And if the Beck show weren’t sufficiently empty of content, Lawrence O’Donnell who’s been sitting in for Keith Olbermann (Before taking a hiatus to attend to his dying father, Olbermann did a 30 minute incomprehensible rant on health care.) spent most of the Countdown hour re-running the video of the odd encounter of Beck/Massa, which had taken place two hours earlier. Entirely circular. Cable news now examines only its own navel.
And while I’m busy watching – and reading about – cable news, it is the 152nd day of the ninth year of the War in Afghanistan.
UPDATE: I surprise even myself – after pasting a quote – above – I then say “he also says” and paste a portion of the first quote. Perhaps I shouldn’t post till the afternoon.
For well over 20 years, conservative voices have dominated radio. Their message has not been “conservatism is good”. Their message has been “liberalism is bad“; it’s anti-American and will destroy the Republic. I finally lost a brother to this near-seditious drumbeat and that hurt a lot. It still does. Then, FOX News joined the noise machine in 1996, just in time to leap into the relentless drumbeat against Bill Clinton.
Now conservative media figures claim that the ‘mainstream media’ is liberally biased and that’s why they had to come into being. I guess they see themselves as out of the mainstream of American life, fighting the mainstream, since most Americans turn to newspapers, magazines, local TV, network news, public radio and TV for their information. In other words, mainstream Americans turn to the mainstream media. And since those media are not liberal bashers (except maybe the Wall St Journal editorial page!), conservatives say they therefore are liberal. This is nonsense of course.
Nevertheless, when Keith Olbermann showed up on MSNBC a few years back, it was pretty exciting for this liberal. I hadn’t heard that kind of talk anywhere outside the pages of liberal magazines (and maybe on Bill Moyers – who speaks, however, in soft and even tones). So it was a thrill.
And he brought many of the bright emerging stars from the blogesphere into the conversation. That made his show fresh and dynamic. Worst Person in the World was fun. The very earliest ‘special comments’ were water in the desert.
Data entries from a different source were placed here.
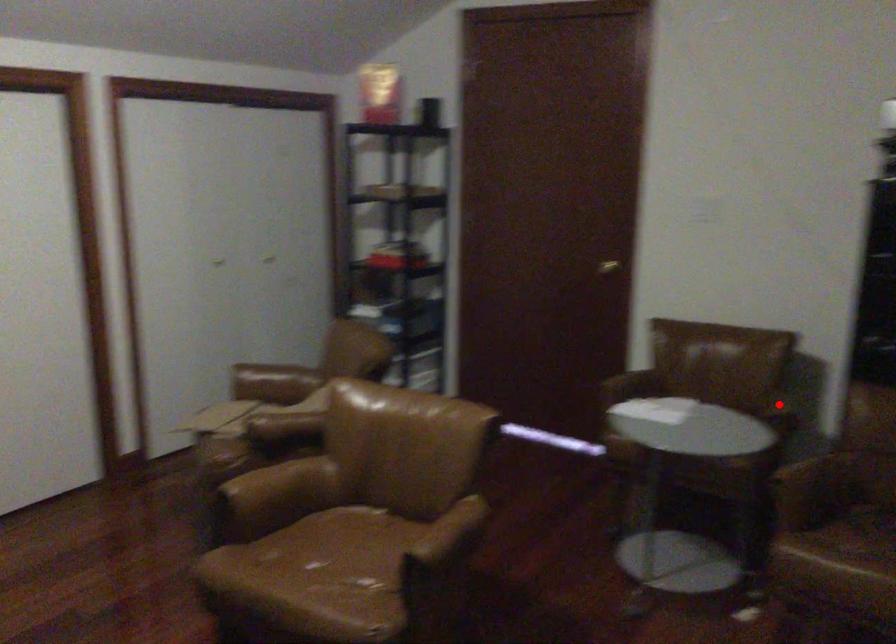
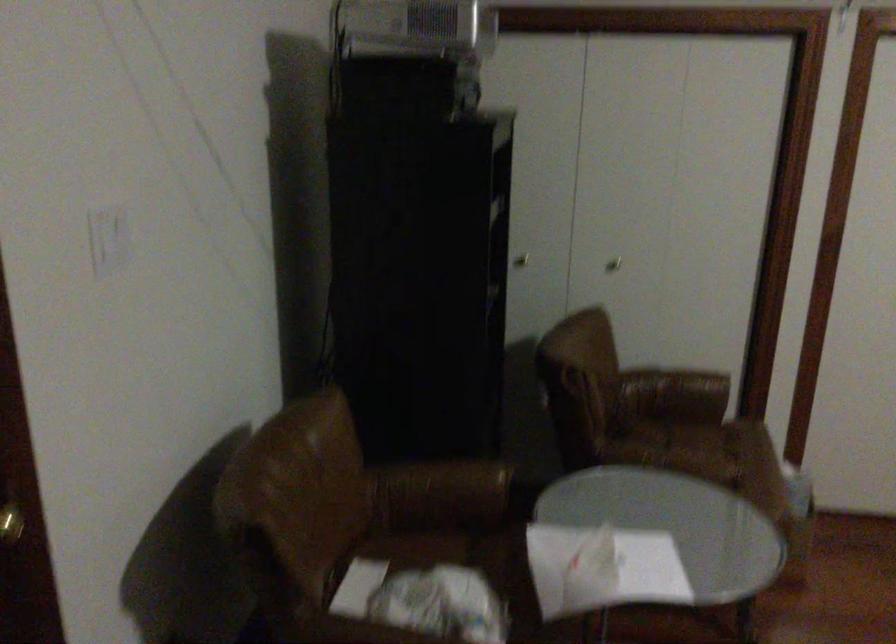
Question: I am providing you with two images of the same scene from different viewpoints. In image1, a red point is highlighted. Considering the same 3D point in image2, which of the following is correct?

Choices:
 (A) It is closer
 (B) It is farther

Answer: (A)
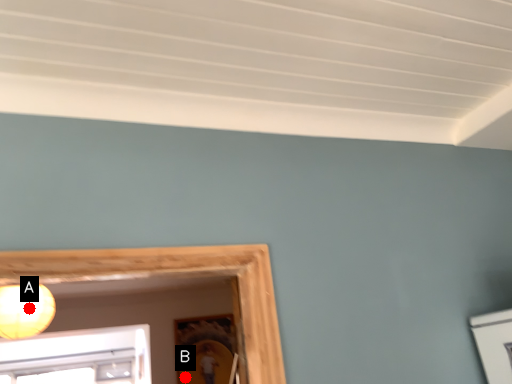
Question: Two points are circled on the image, labeled by A and B beside each circle. Among these points, which one is farthest from the camera?

Choices:
 (A) A is further
 (B) B is further

Answer: (B)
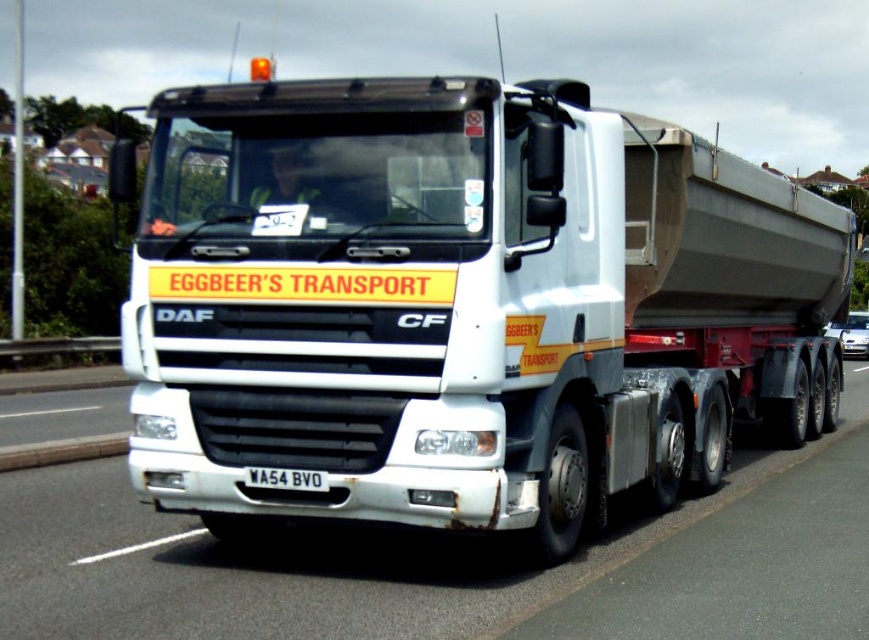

They were ‘yeah, yeah’ moments, especially when he said the things about Bush we all wanted to hear said publicly. For a change. And he made Rachel Maddow a liberal star.
He mocked Fox News relentlessly, especially Bill O’Reilly. And then, he became Fox News. Now liberals like me aren’t listening anymore. Thehe Fox style is not our style. (I know he’s going after Dems too. It’s the consant outrage that’s wearisome.)
Today, the LA Times tells us (rather jubilantly) that Keith’s number are slipping. He’s losing his audience. I wonder if he knows why. I wonder if he’ll figure out that we is not them.